──────── EXTRAIT RETENU ────────

Fin du calvaire pour les familles des « disparus de Mourmelon » ?

Après cinq années de prison pour viol, l'ancien adjudant vit en liberté dans le centre de la France. Tout laisse penser qu'il est l'auteur de la disparition d'une demi-douzaine de jeunes gens près de Châlons en Champagne. La relance du dossier grâce aux progrès des analyses génétiques ne laisse a priori guère d'issue à celui qui est peut-être le plus inquiétant des serial killers français. Sylvie Véran a refait l'enquête.

Sabrina n'était qu'un minuscule embryon dans le ventre de sa mère lorsque son père a disparu sans laisser de traces. Cet homme qui venait d'avoir 21 ans et qui n'a pas eu le temps de lui donner son nom s'appelait Serge Havet. Magasinier dans une entreprise de fabrication de pneus, il faisait alors son service militaire à Mailly-le-Camp, à une quarantaine de kilomètres au sud de Châlons en Champagne et, comme tous les conscrits, comme tous ceux que les petits gradés surnommaient à l'époque les « bleubites », il comptait chaque soir les journées qui le séparaient de la quille.

Le vendredi 20 février 1981, il reste à Serge trois mois et neuf jours à effectuer dans l'armée. Encore quelques semaines et il pourra s'installer avec Gislaine, son amie, dont il vient d'annoncer la grossesse à ses parents. Ce vendredi en fin d'après-midi, le jeune homme part en permission pour le week-end dans sa famille, à Reims. Un de ses camarades de régiment qui habite Troyes le dépose en voiture sur la nationale 77 et le voit partir à pieds dans son rétroviseur, en sens inverse, en direction de la gare de Châlons. Depuis ce 20 février 1981, à la tombée de la nuit, Serge Havet n'a plus jamais réapparu. Ni vivant, ni mort.

Sabrina va fêter ses 18 ans en septembre prochain. Elle sait que son père était un fan de Johnny Hallyday et qu'elle porte au menton la même fossette que lui. Mais elle sait surtout que Serge ne l'a pas abandonnée. Sa grand-mère paternelle lui a expliqué que son père a sans doute été assassiné et que son meurtrier présumé, un ancien militaire dénommé Pierre Chanal, vit toujours en liberté dans un petit village situé près de Saint-Etienne dans la Loire. Des années sans nouvelles, sans le moindre signe de vie, sans preuves du décès et donc sans tombe où aller se recueillir, tel est le calvaire vécu par la famille de Serge Havet et par les parents des six autres jeunes hommes qui se sont volatilisés de 1980 à 1987, dans un triangle d'une centaine de kilomètres carrés, situé entre les cantonnements militaires de Mailly-le-Camp, de Suippes et de Mourmelon. Dans ce triangle maudit que l'on appelle, depuis, les « Bermudes de la Marne ».

──────── MATÉRIEL PRÉSENTÉ ────────

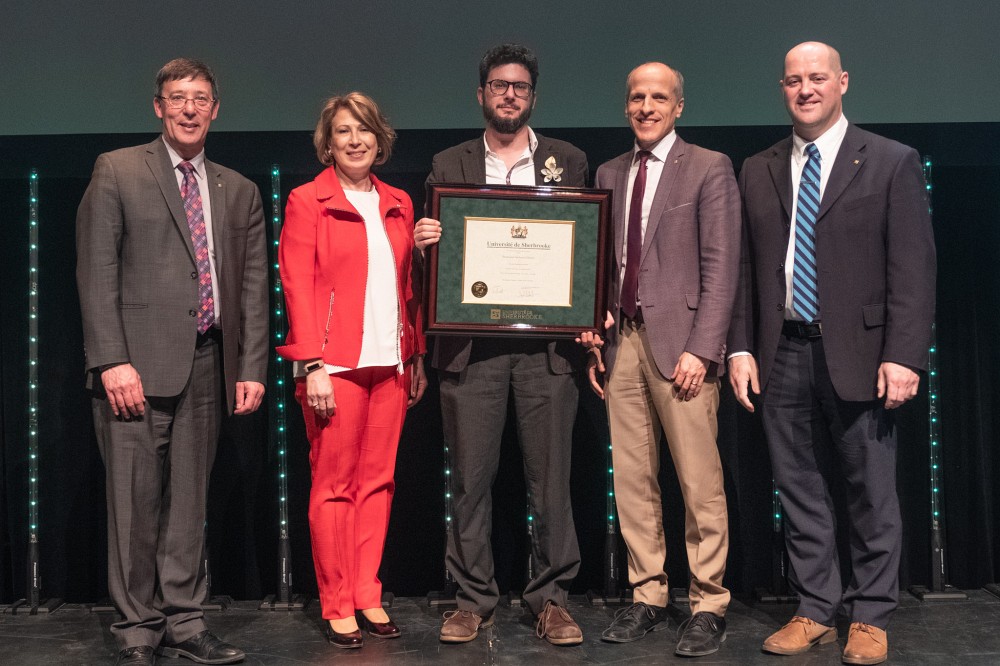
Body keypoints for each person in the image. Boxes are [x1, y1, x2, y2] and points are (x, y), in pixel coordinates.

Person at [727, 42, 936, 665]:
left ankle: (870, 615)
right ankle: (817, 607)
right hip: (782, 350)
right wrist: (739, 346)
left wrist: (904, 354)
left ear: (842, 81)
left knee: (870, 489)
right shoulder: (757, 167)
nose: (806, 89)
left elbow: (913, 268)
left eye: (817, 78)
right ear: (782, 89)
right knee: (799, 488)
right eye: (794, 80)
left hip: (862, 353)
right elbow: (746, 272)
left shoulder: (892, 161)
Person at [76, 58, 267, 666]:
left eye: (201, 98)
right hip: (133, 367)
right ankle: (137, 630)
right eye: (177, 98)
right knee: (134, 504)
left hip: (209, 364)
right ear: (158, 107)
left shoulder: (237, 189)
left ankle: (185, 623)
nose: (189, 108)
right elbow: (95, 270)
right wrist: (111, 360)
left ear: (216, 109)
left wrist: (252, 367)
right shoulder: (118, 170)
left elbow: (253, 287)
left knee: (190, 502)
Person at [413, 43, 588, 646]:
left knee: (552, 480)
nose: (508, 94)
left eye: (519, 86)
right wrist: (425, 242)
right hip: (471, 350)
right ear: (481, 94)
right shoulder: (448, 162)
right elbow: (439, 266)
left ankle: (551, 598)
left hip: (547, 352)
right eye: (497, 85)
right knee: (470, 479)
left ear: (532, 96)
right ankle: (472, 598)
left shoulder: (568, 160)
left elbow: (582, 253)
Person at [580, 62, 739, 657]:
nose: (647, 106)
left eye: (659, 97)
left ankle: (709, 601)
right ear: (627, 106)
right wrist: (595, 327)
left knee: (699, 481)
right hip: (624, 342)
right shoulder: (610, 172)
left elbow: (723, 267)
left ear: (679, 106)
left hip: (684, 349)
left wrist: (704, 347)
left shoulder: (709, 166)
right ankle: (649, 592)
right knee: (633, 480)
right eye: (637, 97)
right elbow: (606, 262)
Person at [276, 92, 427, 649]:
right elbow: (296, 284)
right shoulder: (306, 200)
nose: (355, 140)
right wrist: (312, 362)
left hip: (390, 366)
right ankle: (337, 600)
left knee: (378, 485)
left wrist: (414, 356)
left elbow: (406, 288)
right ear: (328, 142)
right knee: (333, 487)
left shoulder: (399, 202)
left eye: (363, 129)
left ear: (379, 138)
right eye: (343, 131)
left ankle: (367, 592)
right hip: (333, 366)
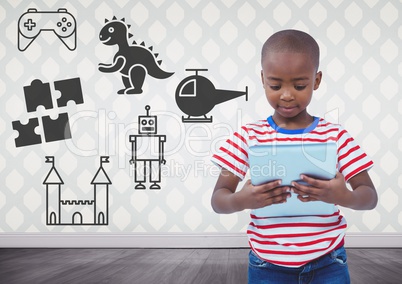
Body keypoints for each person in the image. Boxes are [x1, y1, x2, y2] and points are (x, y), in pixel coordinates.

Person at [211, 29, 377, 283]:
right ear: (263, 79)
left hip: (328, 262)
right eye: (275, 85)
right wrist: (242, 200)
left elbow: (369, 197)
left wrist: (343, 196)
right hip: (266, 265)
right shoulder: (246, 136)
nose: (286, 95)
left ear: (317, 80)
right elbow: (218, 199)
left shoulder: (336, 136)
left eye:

────────
──────── MATÉRIEL PRÉSENTÉ ────────

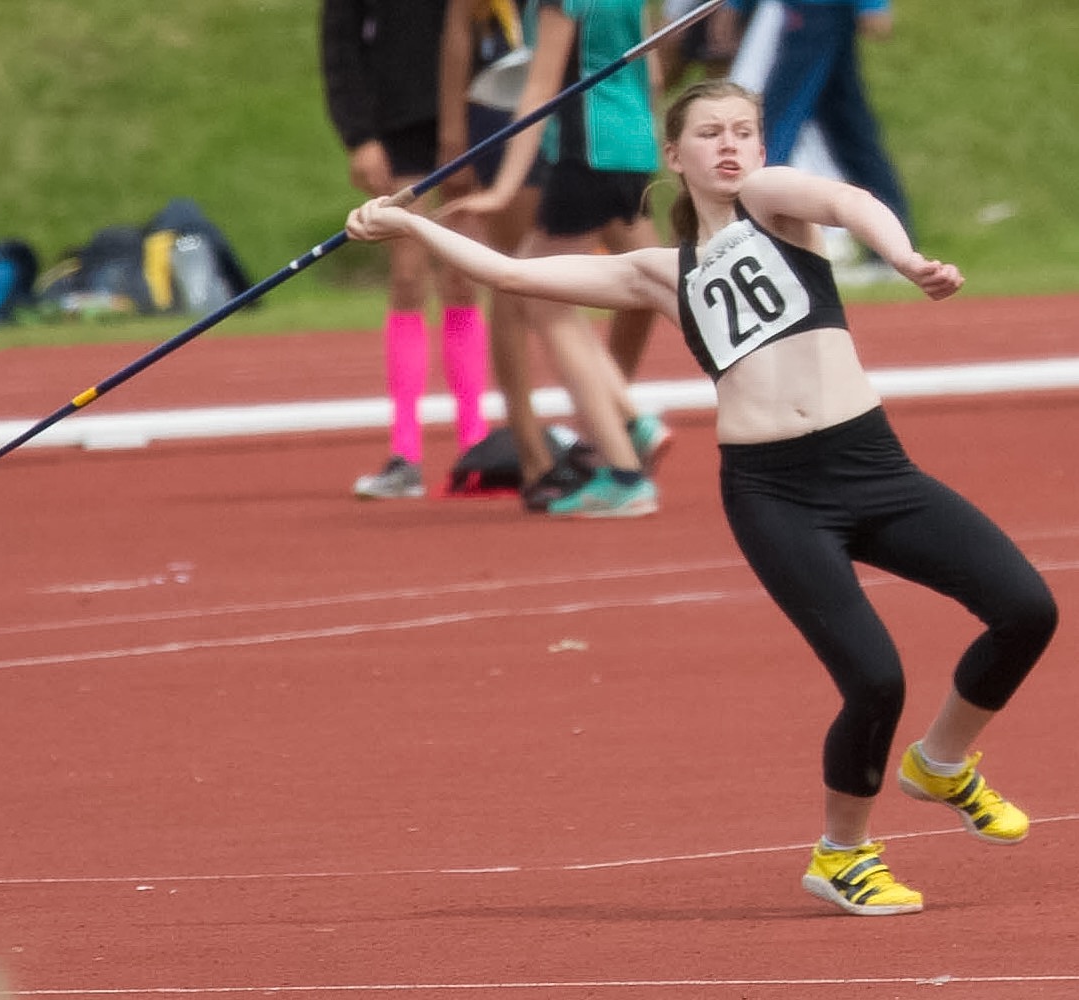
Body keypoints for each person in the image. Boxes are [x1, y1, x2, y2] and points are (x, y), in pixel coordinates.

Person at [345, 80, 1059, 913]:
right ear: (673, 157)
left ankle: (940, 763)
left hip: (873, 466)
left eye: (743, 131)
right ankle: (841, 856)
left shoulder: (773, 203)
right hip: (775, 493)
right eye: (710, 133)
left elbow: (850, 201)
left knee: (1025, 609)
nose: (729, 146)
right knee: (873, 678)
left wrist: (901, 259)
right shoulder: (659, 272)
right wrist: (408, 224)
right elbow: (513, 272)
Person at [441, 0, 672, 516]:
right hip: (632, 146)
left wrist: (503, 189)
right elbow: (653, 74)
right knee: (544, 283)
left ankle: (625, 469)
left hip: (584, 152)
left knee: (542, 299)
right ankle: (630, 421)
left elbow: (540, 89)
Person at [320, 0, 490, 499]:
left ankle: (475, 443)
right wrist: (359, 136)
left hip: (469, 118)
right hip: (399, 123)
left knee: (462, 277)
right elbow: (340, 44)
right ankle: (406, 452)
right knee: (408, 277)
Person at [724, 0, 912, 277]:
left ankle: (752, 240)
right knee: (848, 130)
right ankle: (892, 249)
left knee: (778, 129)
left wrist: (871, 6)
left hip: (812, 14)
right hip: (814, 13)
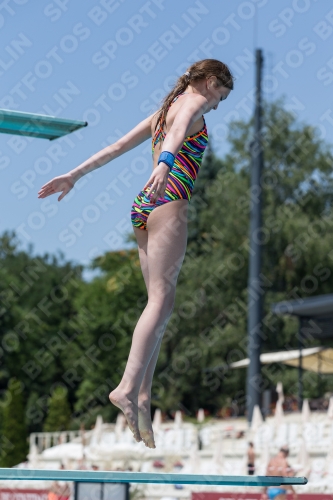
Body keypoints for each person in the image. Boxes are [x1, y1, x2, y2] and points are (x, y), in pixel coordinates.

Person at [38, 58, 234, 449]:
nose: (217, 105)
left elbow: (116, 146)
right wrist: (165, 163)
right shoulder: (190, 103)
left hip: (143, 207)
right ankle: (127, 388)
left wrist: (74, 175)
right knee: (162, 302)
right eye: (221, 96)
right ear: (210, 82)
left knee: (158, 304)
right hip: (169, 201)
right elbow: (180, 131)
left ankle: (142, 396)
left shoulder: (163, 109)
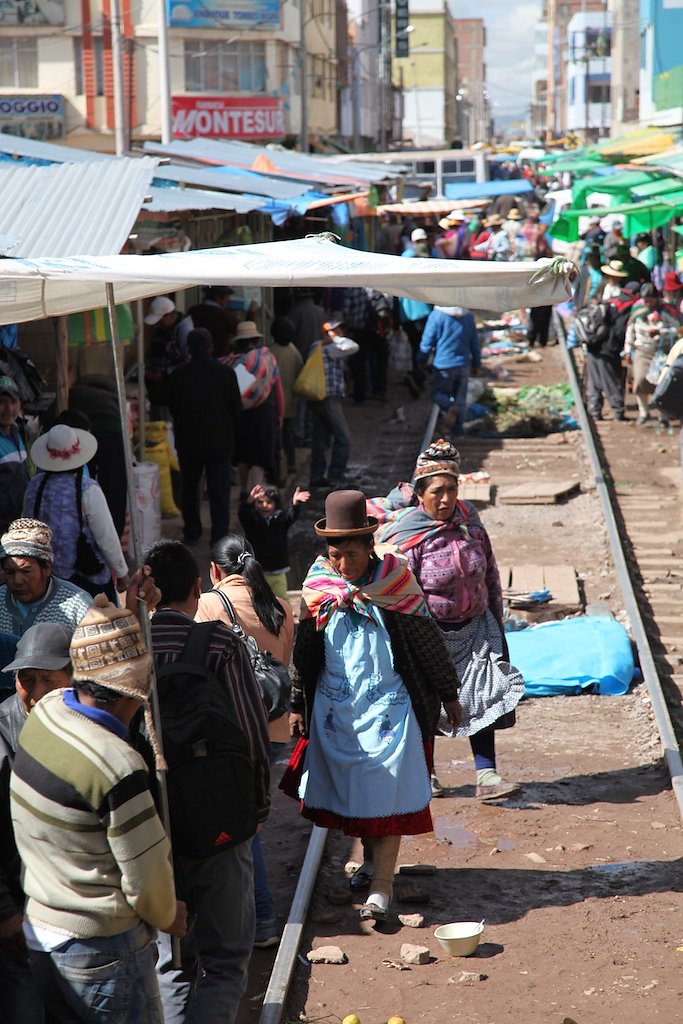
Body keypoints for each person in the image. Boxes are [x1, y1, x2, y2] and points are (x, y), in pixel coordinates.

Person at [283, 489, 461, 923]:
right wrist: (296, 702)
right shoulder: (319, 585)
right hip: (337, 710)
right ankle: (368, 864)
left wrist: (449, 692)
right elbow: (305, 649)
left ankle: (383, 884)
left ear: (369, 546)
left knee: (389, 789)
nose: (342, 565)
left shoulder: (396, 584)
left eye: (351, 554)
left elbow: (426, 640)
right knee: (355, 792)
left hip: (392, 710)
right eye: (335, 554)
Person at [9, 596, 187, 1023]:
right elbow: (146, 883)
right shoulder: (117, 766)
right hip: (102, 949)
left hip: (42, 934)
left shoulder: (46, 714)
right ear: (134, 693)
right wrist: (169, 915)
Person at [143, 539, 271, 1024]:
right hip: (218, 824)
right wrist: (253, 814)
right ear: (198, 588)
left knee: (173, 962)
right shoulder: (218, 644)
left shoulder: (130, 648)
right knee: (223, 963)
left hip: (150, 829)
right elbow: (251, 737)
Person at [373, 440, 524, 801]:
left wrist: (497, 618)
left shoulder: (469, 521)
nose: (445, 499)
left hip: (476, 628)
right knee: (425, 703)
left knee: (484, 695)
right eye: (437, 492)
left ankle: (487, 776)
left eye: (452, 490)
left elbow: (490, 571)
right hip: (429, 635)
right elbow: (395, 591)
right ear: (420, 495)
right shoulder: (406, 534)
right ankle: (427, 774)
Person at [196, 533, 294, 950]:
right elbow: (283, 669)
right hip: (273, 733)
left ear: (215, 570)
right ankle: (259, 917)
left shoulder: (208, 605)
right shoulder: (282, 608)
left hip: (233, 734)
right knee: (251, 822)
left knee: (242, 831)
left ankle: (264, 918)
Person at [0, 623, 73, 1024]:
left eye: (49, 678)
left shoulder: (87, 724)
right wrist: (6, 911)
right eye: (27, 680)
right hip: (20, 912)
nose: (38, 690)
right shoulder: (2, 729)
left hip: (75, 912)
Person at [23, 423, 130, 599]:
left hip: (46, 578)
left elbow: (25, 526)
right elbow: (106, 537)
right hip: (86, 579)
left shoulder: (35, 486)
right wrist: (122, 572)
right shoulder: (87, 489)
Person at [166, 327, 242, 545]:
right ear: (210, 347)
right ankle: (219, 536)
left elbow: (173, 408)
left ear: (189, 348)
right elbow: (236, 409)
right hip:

────────

**CONSIGNE DE TRAVAIL**
Reprenez l'extrait sur les disparus de Mourmelon et rédigez la suite immédiate de sa dernière phrase. Ce matériel provient d'une source distincte.

**RÉPONSE ATTENDUE**
Longtemps, ces disparitions n'ont pas été prises au sérieux par les policiers. Il est vrai que concernant des personnes adultes, seule une « recherche dans l'intérêt des familles » pouvait alors être intentée. Jusqu'à ce qu'en janvier 1985 une loi proposée par Charles Pasqua permette d'accorder plus de moyens aux enquêteurs, en cas de « disparition inquiétante ». De son côté, l'armée se contentait de parler de simples désertions. Quelques-unes de plus ou de moins parmi les 6 000 à 7 000 que « la grande muette » dénombrait chaque année à l'époque.

En avril dernier, alors que l'instruction de l'affaire des « disparus de Mourmelon », incroyablement longue et perturbée par un défilé de sept juges, paraît définitivement s'enliser, de nouvelles analyses génétiques relancent les soupçons sur le principal suspect : Pierre Chanal.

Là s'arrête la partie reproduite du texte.